Parece um “castelo de cartas a desmoronar”. Em nove meses este Governo já viu dez demissões, incluindo as de dois ministros pesos pesados – e, para Mafalda Anjos, “isto é um ritmo inaudito e insustentável”. “Está de vez desfeita a ideia de que uma maioria absoluta traz estabilidade, e a oposição começa a bater na tecla da ‘trapalhada’, fazendo lembrar outros casos e casinhos – os dos velhos tempos de Santana Lopes, que determinaram a dissolução da Assembleia”, diz a diretora da VISÃO. “São situações muito diferentes, com legitimidades democráticas diferentes, mas a ideia começa a pairar no ar: e se?… E se continuar tudo assim? É suposto o país habituar-se a isto?”, questiona.
No entanto, falar-se uma dissolução é uma fantasia.
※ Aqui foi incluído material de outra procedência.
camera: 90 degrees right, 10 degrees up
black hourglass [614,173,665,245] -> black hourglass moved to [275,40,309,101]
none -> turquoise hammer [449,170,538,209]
Para Filipe Luís, “o simples facto de se recordarem os casos de Santana Lopes e de se pôr a hipótese de uma dissolução da Assembleia da República é muito significativo do estado a que chegou o Governo”. “É verdade que há pontos comuns com os tempos de Santana: a sucessão de trapalhadas e de casos, incluindo no círculo político mais restrito do primeiro-ministro, por exemplo. Só que, no tempo de Santana, não estavam em causa arguidos – como Miguel Aves – nem a gestão de dinheiros públicos, como a indemnização de Alexandra Reis…” E continua: “No tempo de Santana, também havia uma maioria absoluta, embora de coligação, a apoiar o Governo. Mas há duas diferenças fundamentais: Santana não estava pessoalmente legitimado pelo voto e Costa tem uma legitimidade fortíssima. Por outro lado, Sampaio dispunha de uma alternativa forte, na oposição. Hoje, segundo todos os estudos de opinião, Marcelo não pode contar com isso”.
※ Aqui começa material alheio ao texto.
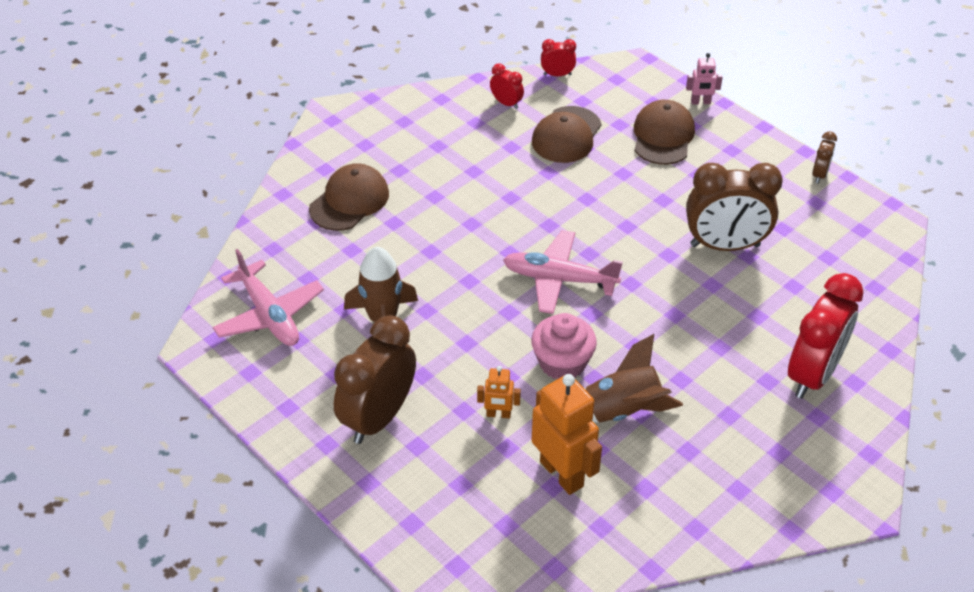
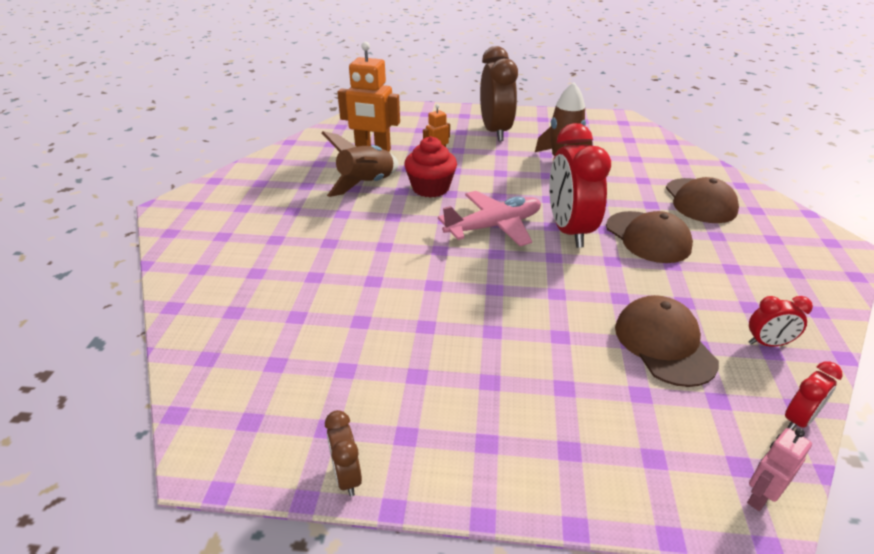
camera: 140 degrees right, 10 degrees down
pink plane [212,249,324,346] -> none
pink cupcake [531,313,597,379] -> red cupcake [404,136,457,198]
brown cap [634,100,695,165] -> brown cap moved to [606,211,693,263]
pink robot [686,53,723,105] -> pink robot moved to [747,428,812,511]
brown clock [686,163,783,251] -> none
red clock [788,273,863,399] -> red clock moved to [549,123,611,248]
“Pedro Nuno Santos cai por culpa própria. Mas, com a sua saída, perde o Governo e perde o próprio”, aponta o jornalista Nuno Aguiar. “Quatro anos é muito tempo para ficar afastado dos holofotes, idealmente sairia mais tarde para preparar a sua sucessão a António Costa. Para o Governo, significa ficar mais pobre. Pedro Nuno era um dos poucos ministros com força política, capaz de mobilizar e capturar a agenda mediática. O único outro governante com força é Fernando Medina, que ainda está a recuperar de uma derrota eleitoral inesperada.”
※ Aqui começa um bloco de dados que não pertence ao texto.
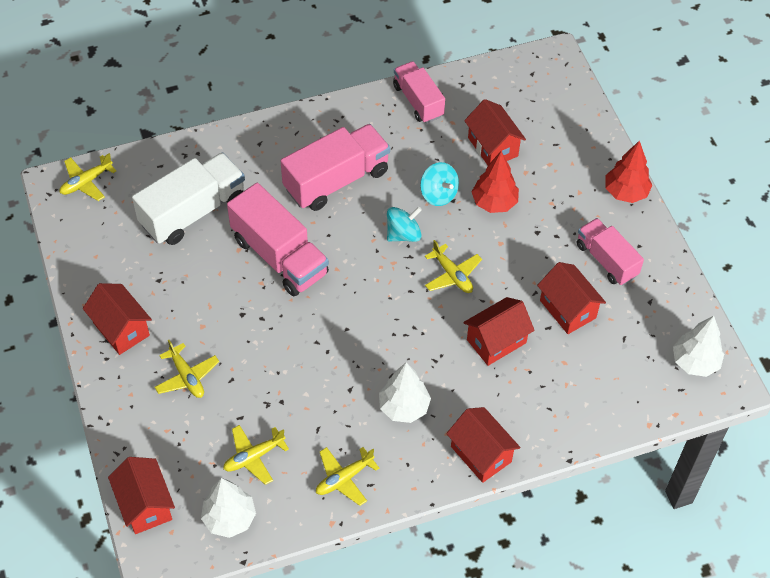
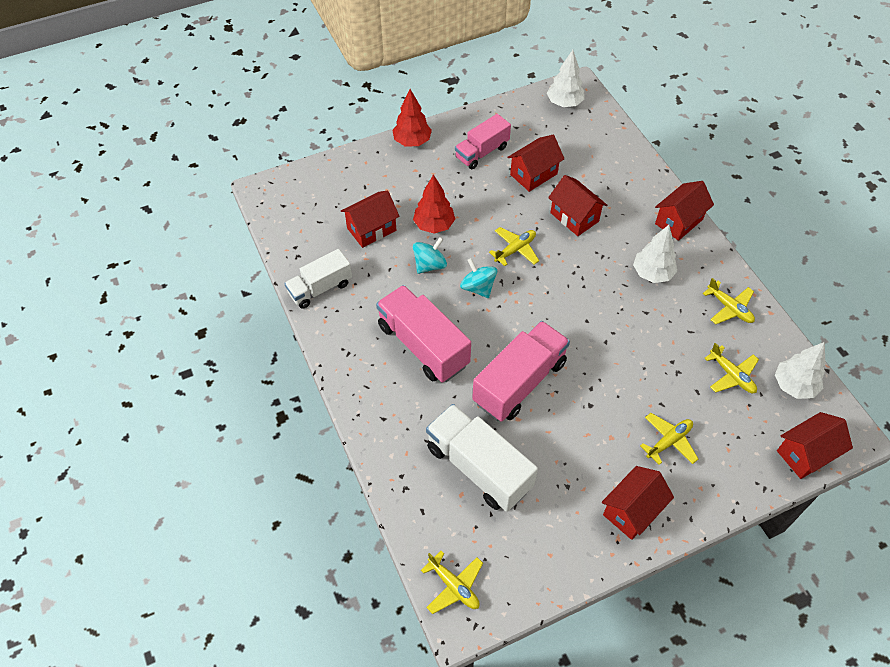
camera: 95 degrees left, 0 degrees up
pink truck [393,61,445,123] -> white truck [284,249,352,309]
“O Governo fica ainda mais dependente da figura de António Costa. Se antes já se revelava difícil recrutar. Onde estão nomes com força política? As experiências com independentes não estão a correr muito bem, ativos como Alexandra Leitão estão a comentar na televisão. Estes podem ser quatro anos penosos”, antecipa Nuno Aguiar.
Agora o tempo surtirá os seus efeitos. “E Pedro Nuno Santos vai andar por aí, com potencial para causar grande mossa. Ressentido, acossado e pronto a fazer o seu caminho, vai juntar-se a Alexandra Leitão e Pedro Siza Vieira, um trio de críticos internos que não vão fazer a vida fácil a António Costa”, sublinha Mafalda Anjos. Para a diretora da VISÃO, uma coisa é essencial: “António Costa tem de recentrar-se, corrigir os erros, emendar a mão. Tem de fazer um ‘CTRL + ALT + DELETE’, meter ordem na casa e recomeçar”.